* Instructions to follow
Could you format every line of the data below as a Markdown table with the columns "Index" and "Text", numbering each row and skipping blank lines?

[Opening Records for processing section]

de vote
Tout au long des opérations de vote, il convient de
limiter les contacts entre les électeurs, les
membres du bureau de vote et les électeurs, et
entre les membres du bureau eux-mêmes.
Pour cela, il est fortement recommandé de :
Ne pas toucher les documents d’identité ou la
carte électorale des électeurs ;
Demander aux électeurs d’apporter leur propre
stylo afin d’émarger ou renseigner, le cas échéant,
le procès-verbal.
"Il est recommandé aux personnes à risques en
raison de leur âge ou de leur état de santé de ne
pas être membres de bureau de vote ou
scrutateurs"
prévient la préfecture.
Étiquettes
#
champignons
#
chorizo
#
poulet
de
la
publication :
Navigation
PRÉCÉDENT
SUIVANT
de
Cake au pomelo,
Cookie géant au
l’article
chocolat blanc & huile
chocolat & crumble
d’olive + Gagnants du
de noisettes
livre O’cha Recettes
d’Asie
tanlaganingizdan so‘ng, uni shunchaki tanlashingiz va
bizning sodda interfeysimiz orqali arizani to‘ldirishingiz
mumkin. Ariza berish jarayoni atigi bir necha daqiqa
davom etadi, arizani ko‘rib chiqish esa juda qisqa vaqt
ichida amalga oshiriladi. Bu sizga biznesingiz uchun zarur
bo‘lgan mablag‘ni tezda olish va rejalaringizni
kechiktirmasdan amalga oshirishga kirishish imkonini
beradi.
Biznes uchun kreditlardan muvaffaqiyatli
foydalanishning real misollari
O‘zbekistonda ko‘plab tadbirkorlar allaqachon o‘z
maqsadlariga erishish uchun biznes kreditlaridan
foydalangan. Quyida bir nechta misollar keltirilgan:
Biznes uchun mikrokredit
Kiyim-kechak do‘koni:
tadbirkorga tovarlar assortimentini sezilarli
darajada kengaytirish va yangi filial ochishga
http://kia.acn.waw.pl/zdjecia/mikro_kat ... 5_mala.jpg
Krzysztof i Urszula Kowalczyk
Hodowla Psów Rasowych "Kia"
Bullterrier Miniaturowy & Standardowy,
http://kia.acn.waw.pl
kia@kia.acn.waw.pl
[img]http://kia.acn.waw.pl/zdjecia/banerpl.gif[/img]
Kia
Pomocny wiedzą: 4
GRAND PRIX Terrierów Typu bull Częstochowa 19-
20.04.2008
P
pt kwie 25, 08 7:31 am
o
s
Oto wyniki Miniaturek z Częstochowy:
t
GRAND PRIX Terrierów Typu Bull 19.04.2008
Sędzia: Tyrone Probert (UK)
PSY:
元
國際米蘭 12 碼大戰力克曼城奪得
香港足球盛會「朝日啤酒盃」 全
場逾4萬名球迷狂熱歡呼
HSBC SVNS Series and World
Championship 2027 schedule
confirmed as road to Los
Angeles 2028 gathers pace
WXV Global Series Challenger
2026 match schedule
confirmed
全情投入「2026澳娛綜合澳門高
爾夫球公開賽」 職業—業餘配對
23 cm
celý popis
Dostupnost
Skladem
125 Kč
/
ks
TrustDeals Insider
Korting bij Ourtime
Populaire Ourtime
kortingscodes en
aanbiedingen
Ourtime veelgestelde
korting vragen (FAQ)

[Closing Records for processing section]

* Answer to this problem
| Index | Text |
|---|---|
| 1 | de vote |
| 2 | Tout au long des opérations de vote, il convient de |
| 3 | limiter les contacts entre les électeurs, les |
| 4 | membres du bureau de vote et les électeurs, et |
| 5 | entre les membres du bureau eux-mêmes. |
| 6 | Pour cela, il est fortement recommandé de : |
| 7 | Ne pas toucher les documents d’identité ou la |
| 8 | carte électorale des électeurs ; |
| 9 | Demander aux électeurs d’apporter leur propre |
| 10 | stylo afin d’émarger ou renseigner, le cas échéant, |
| 11 | le procès-verbal. |
| 12 | "Il est recommandé aux personnes à risques en |
| 13 | raison de leur âge ou de leur état de santé de ne |
| 14 | pas être membres de bureau de vote ou |
| 15 | scrutateurs" |
| 16 | prévient la préfecture. |
| 17 | Étiquettes |
| 18 | # |
| 19 | champignons |
| 20 | # |
| 21 | chorizo |
| 22 | # |
| 23 | poulet |
| 24 | de |
| 25 | la |
| 26 | publication : |
| 27 | Navigation |
| 28 | PRÉCÉDENT |
| 29 | SUIVANT |
| 30 | de |
| 31 | Cake au pomelo, |
| 32 | Cookie géant au |
| 33 | l’article |
| 34 | chocolat blanc & huile |
| 35 | chocolat & crumble |
| 36 | d’olive + Gagnants du |
| 37 | de noisettes |
| 38 | livre O’cha Recettes |
| 39 | d’Asie |
| 40 | tanlaganingizdan so‘ng, uni shunchaki tanlashingiz va |
| 41 | bizning sodda interfeysimiz orqali arizani to‘ldirishingiz |
| 42 | mumkin. Ariza berish jarayoni atigi bir necha daqiqa |
| 43 | davom etadi, arizani ko‘rib chiqish esa juda qisqa vaqt |
| 44 | ichida amalga oshiriladi. Bu sizga biznesingiz uchun zarur |
| 45 | bo‘lgan mablag‘ni tezda olish va rejalaringizni |
| 46 | kechiktirmasdan amalga oshirishga kirishish imkonini |
| 47 | beradi. |
| 48 | Biznes uchun kreditlardan muvaffaqiyatli |
| 49 | foydalanishning real misollari |
| 50 | O‘zbekistonda ko‘plab tadbirkorlar allaqachon o‘z |
| 51 | maqsadlariga erishish uchun biznes kreditlaridan |
| 52 | foydalangan. Quyida bir nechta misollar keltirilgan: |
| 53 | Biznes uchun mikrokredit |
| 54 | Kiyim-kechak do‘koni: |
| 55 | tadbirkorga tovarlar assortimentini sezilarli |
| 56 | darajada kengaytirish va yangi filial ochishga |
| 57 | http://kia.acn.waw.pl/zdjecia/mikro_kat ... 5_mala.jpg |
| 58 | Krzysztof i Urszula Kowalczyk |
| 59 | Hodowla Psów Rasowych "Kia" |
| 60 | Bullterrier Miniaturowy & Standardowy, |
| 61 | http://kia.acn.waw.pl |
| 62 | kia@kia.acn.waw.pl |
| 63 | [img]http://kia.acn.waw.pl/zdjecia/banerpl.gif[/img] |
| 64 | Kia |
| 65 | Pomocny wiedzą: 4 |
| 66 | GRAND PRIX Terrierów Typu bull Częstochowa 19- |
| 67 | 20.04.2008 |
| 68 | P |
| 69 | pt kwie 25, 08 7:31 am |
| 70 | o |
| 71 | s |
| 72 | Oto wyniki Miniaturek z Częstochowy: |
| 73 | t |
| 74 | GRAND PRIX Terrierów Typu Bull 19.04.2008 |
| 75 | Sędzia: Tyrone Probert (UK) |
| 76 | PSY: |
| 77 | 元 |
| 78 | 國際米蘭 12 碼大戰力克曼城奪得 |
| 79 | 香港足球盛會「朝日啤酒盃」 全 |
| 80 | 場逾4萬名球迷狂熱歡呼 |
| 81 | HSBC SVNS Series and World |
| 82 | Championship 2027 schedule |
| 83 | confirmed as road to Los |
| 84 | Angeles 2028 gathers pace |
| 85 | WXV Global Series Challenger |
| 86 | 2026 match schedule |
| 87 | confirmed |
| 88 | 全情投入「2026澳娛綜合澳門高 |
| 89 | 爾夫球公開賽」 職業—業餘配對 |
| 90 | 23 cm |
| 91 | celý popis |
| 92 | Dostupnost |
| 93 | Skladem |
| 94 | 125 Kč |
| 95 | / |
| 96 | ks |
| 97 | TrustDeals Insider |
| 98 | Korting bij Ourtime |
| 99 | Populaire Ourtime |
| 100 | kortingscodes en |
| 101 | aanbiedingen |
| 102 | Ourtime veelgestelde |
| 103 | korting vragen (FAQ) |